* Request A *
Retype the entries exactly, starting at the beginning of the entries and ending at the line that contains "[566, 630, 587, 646] StreetNumber: 751", with both of those lines included. Leave the pictures out of your answer.

Studio album by Skyzoo & 9th Wonder
- Released: September 12, 2006
- Recorded: 2006
- Genre: Hip Hop
- Label: Traffic Entertainment
- Producer: 9th Wonder

Skyzoo & 9th Wonder chronology
|  | Cloud 9: The 3 Day High (2006) | The Salvation (2009) |

= Cloud 9: The 3 Day High =

Cloud 9: The 3 Day High is a collaborative album from Brooklyn rapper Skyzoo and North Carolina producer 9th Wonder. It was released on September 12, 2006 on Traffic Entertainment. Cloud 9: The 3 Day High reportedly took a total of three days to complete from start to finish. The EP became an underground favorite and garnered Skyzoo media write ups in outlets such as XXL, The Source, Vibe, AllHipHop.com, HipHopDX.com, and HipHopGame.com.

* Task input *

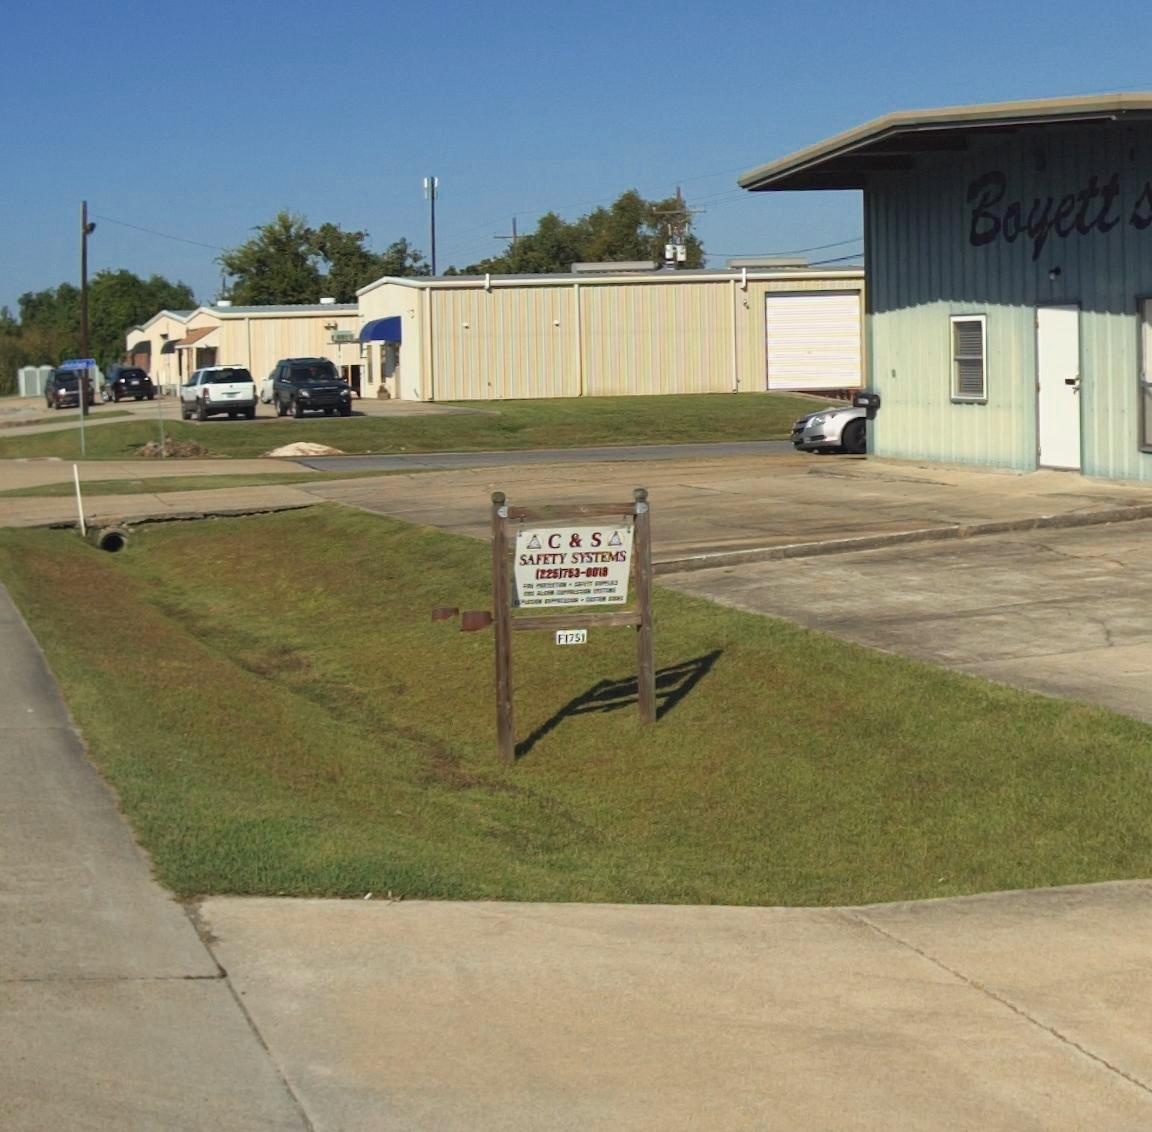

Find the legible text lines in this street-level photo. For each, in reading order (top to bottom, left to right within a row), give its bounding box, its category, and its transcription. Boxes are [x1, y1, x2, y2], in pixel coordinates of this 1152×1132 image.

[964, 167, 1123, 265] None: Boyett
[545, 530, 604, 552] BusinessName: C & S
[516, 547, 630, 569] BusinessName: SAFETY SYSTEMS
[533, 563, 612, 583] None: (225)763-*018
[566, 630, 587, 646] StreetNumber: 751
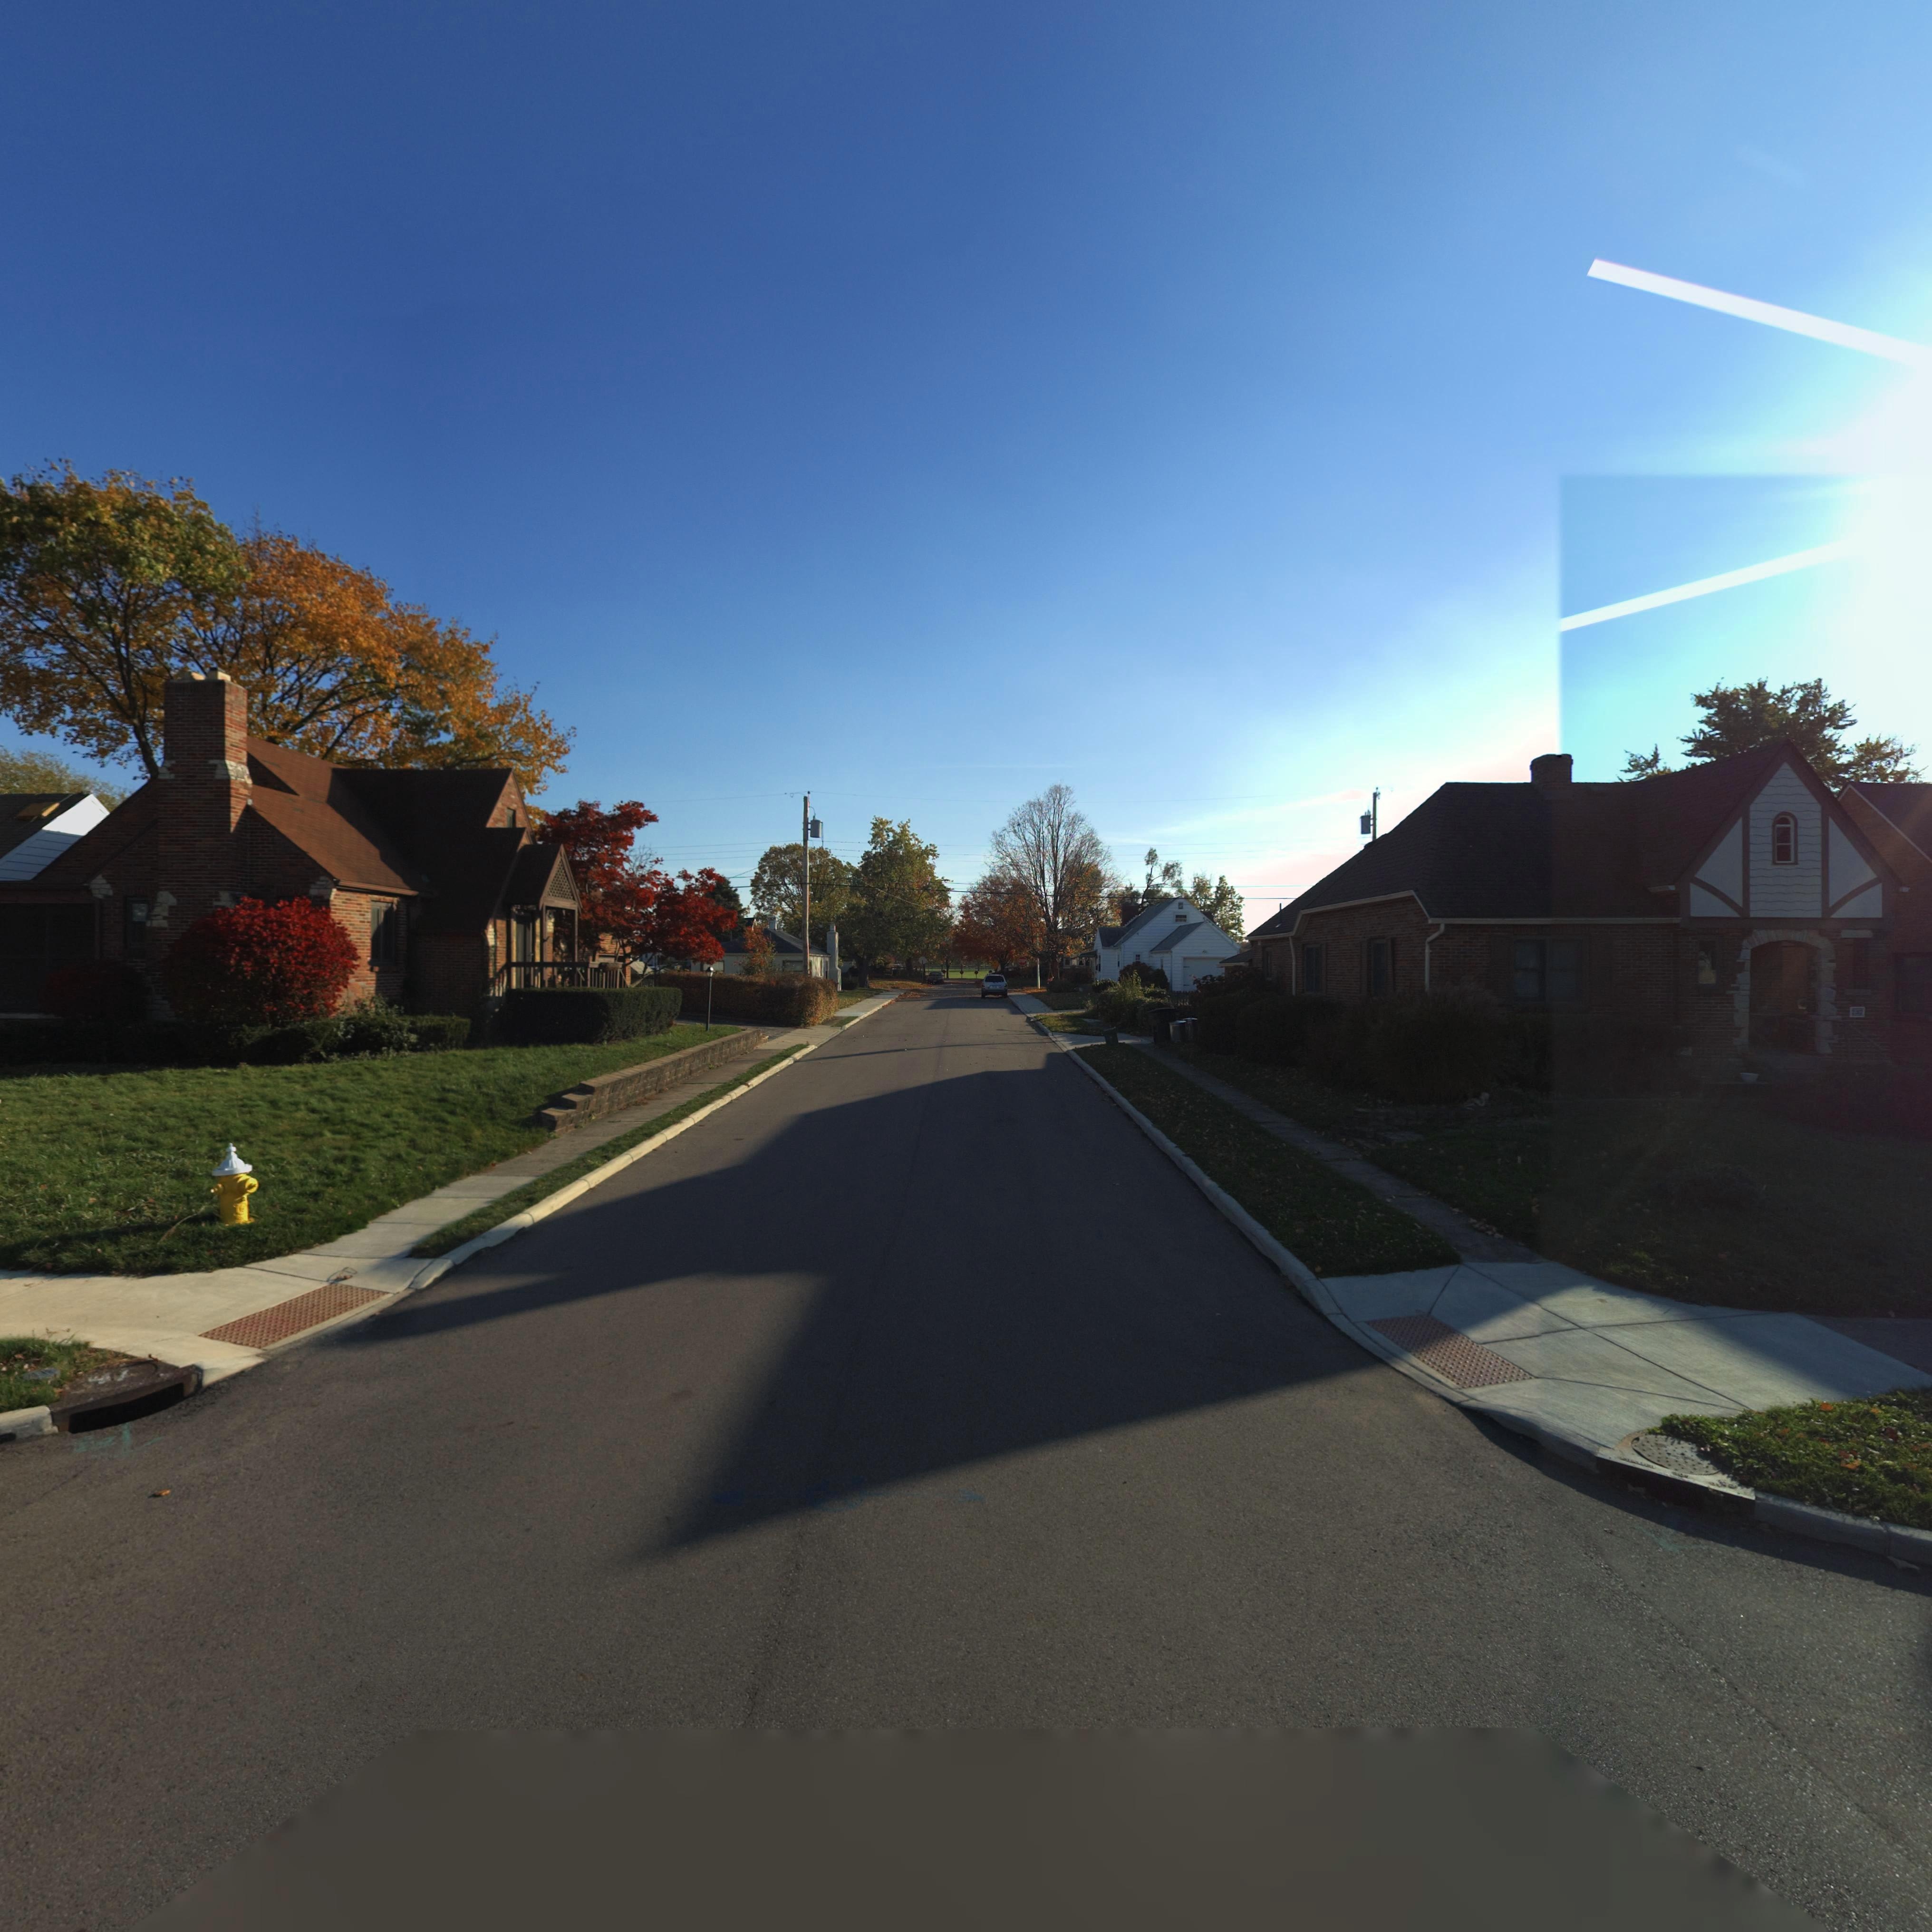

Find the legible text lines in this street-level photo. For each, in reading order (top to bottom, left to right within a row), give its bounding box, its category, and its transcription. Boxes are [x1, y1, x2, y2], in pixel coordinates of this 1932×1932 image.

* Request B *
Echo the passage of the article on the Skyzoo and 9th Wonder album exactly, starting at "Cloud 9: The 3 Day High is" and ending at "HipHopDX.com, and HipHopGame.com.".

* Written solution A *
Find the legible text lines in this street-level photo. For each, in reading order (top to bottom, left to right within a row), give its bounding box, its category, and its transcription. Boxes are [x1, y1, x2, y2], in pixel coordinates of this 1152×1132 image.

[964, 167, 1123, 265] None: Boyett
[545, 530, 604, 552] BusinessName: C & S
[516, 547, 630, 569] BusinessName: SAFETY SYSTEMS
[533, 563, 612, 583] None: (225)763-*018
[566, 630, 587, 646] StreetNumber: 751

* Written solution B *
Cloud 9: The 3 Day High is a collaborative album from Brooklyn rapper Skyzoo and North Carolina producer 9th Wonder. It was released on September 12, 2006 on Traffic Entertainment. Cloud 9: The 3 Day High reportedly took a total of three days to complete from start to finish. The EP became an underground favorite and garnered Skyzoo media write ups in outlets such as XXL, The Source, Vibe, AllHipHop.com, HipHopDX.com, and HipHopGame.com.